### [EXERCISE OBJECTIVE]
Using the listing below, print exactly everything from the line with "Identify the document" down to the line with "Rendered at 1500 by 1125 pixels.", both included, and nothing more.

### [DATA EXTRACTS]
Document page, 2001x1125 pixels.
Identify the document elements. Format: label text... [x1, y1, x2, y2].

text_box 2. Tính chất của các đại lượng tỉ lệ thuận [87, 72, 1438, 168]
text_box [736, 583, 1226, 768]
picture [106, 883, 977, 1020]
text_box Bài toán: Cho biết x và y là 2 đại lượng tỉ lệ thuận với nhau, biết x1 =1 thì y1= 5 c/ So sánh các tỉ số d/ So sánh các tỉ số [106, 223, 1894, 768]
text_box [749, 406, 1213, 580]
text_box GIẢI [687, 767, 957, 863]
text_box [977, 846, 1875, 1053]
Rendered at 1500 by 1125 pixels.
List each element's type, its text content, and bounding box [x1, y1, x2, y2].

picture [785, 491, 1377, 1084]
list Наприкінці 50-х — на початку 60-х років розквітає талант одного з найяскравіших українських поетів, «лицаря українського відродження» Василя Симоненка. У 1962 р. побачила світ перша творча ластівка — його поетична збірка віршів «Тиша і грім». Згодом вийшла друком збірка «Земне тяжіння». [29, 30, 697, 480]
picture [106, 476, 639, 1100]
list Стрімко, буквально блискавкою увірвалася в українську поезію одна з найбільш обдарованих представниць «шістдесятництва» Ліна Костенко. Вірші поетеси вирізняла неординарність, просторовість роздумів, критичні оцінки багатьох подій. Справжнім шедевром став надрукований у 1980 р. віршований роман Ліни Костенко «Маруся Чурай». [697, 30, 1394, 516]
...
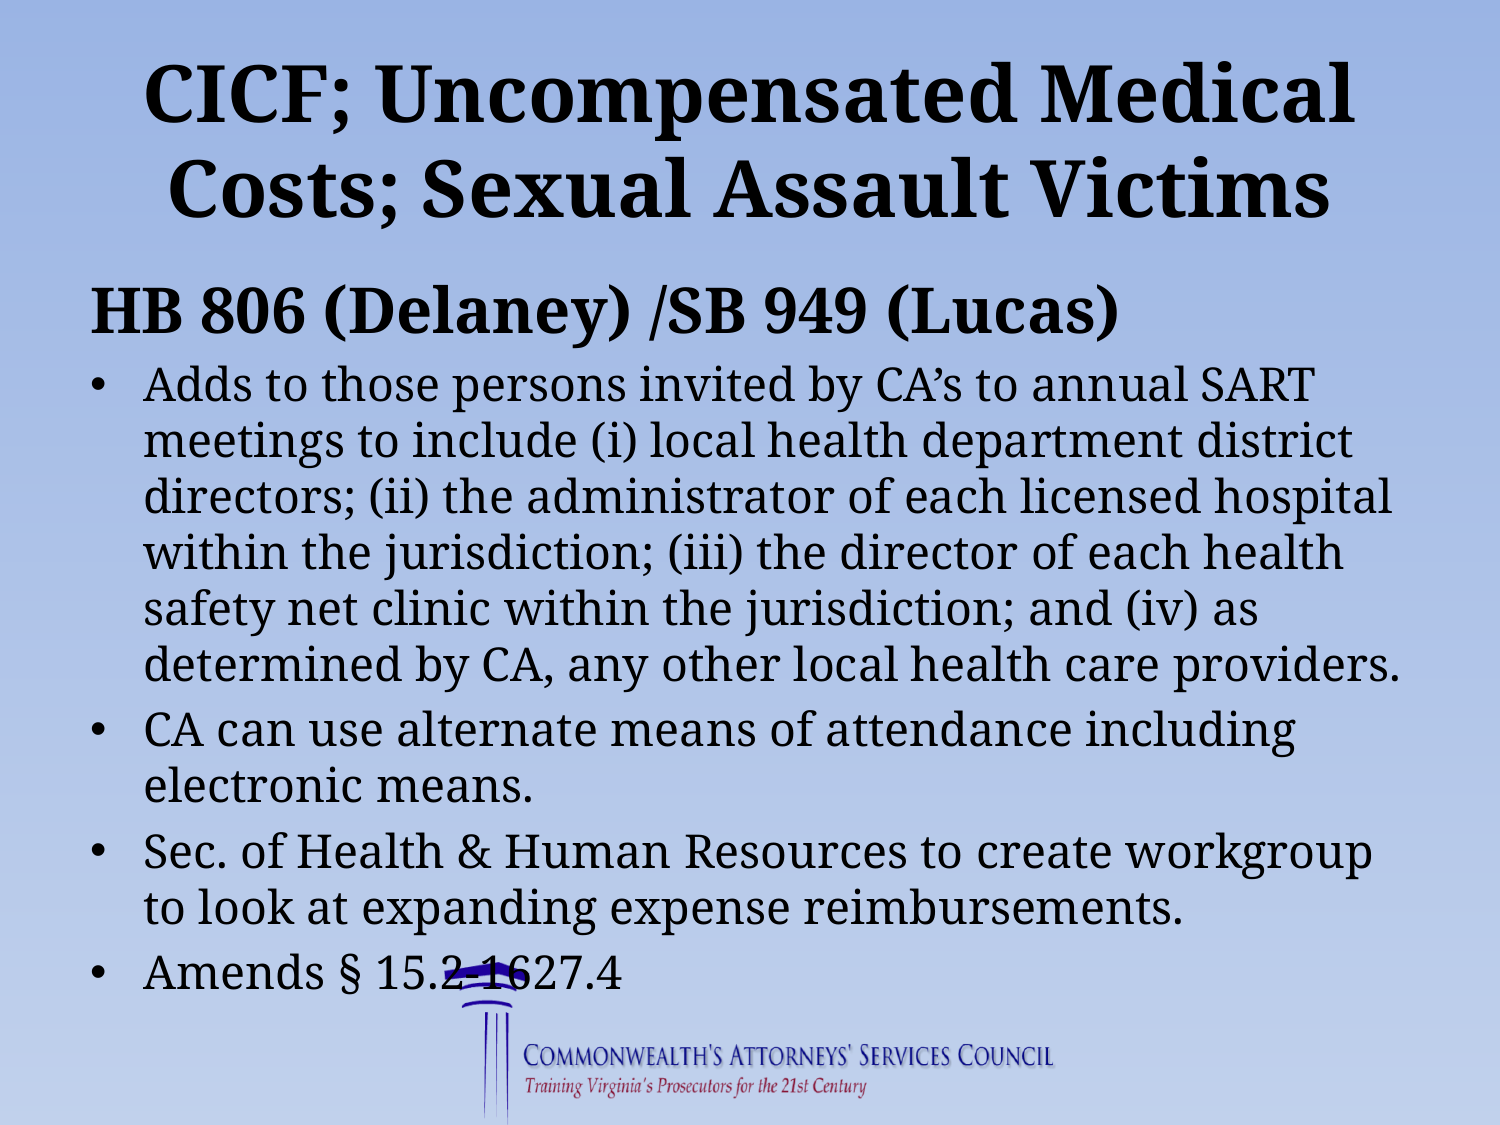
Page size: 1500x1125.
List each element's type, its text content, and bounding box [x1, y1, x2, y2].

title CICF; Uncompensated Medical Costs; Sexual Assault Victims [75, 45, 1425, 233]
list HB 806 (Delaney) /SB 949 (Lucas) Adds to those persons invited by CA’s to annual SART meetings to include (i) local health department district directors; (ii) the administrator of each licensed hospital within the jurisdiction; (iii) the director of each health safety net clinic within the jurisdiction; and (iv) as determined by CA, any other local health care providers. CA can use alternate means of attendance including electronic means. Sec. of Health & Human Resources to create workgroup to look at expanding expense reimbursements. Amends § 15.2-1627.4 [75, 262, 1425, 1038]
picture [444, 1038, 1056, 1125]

### [ANSWER TO THE EXERCISE]
Identify the document elements. Format: label text... [x1, y1, x2, y2].

text_box 2. Tính chất của các đại lượng tỉ lệ thuận [87, 72, 1438, 168]
text_box [736, 583, 1226, 768]
picture [106, 883, 977, 1020]
text_box Bài toán: Cho biết x và y là 2 đại lượng tỉ lệ thuận với nhau, biết x1 =1 thì y1= 5 c/ So sánh các tỉ số d/ So sánh các tỉ số [106, 223, 1894, 768]
text_box [749, 406, 1213, 580]
text_box GIẢI [687, 767, 957, 863]
text_box [977, 846, 1875, 1053]
Rendered at 1500 by 1125 pixels.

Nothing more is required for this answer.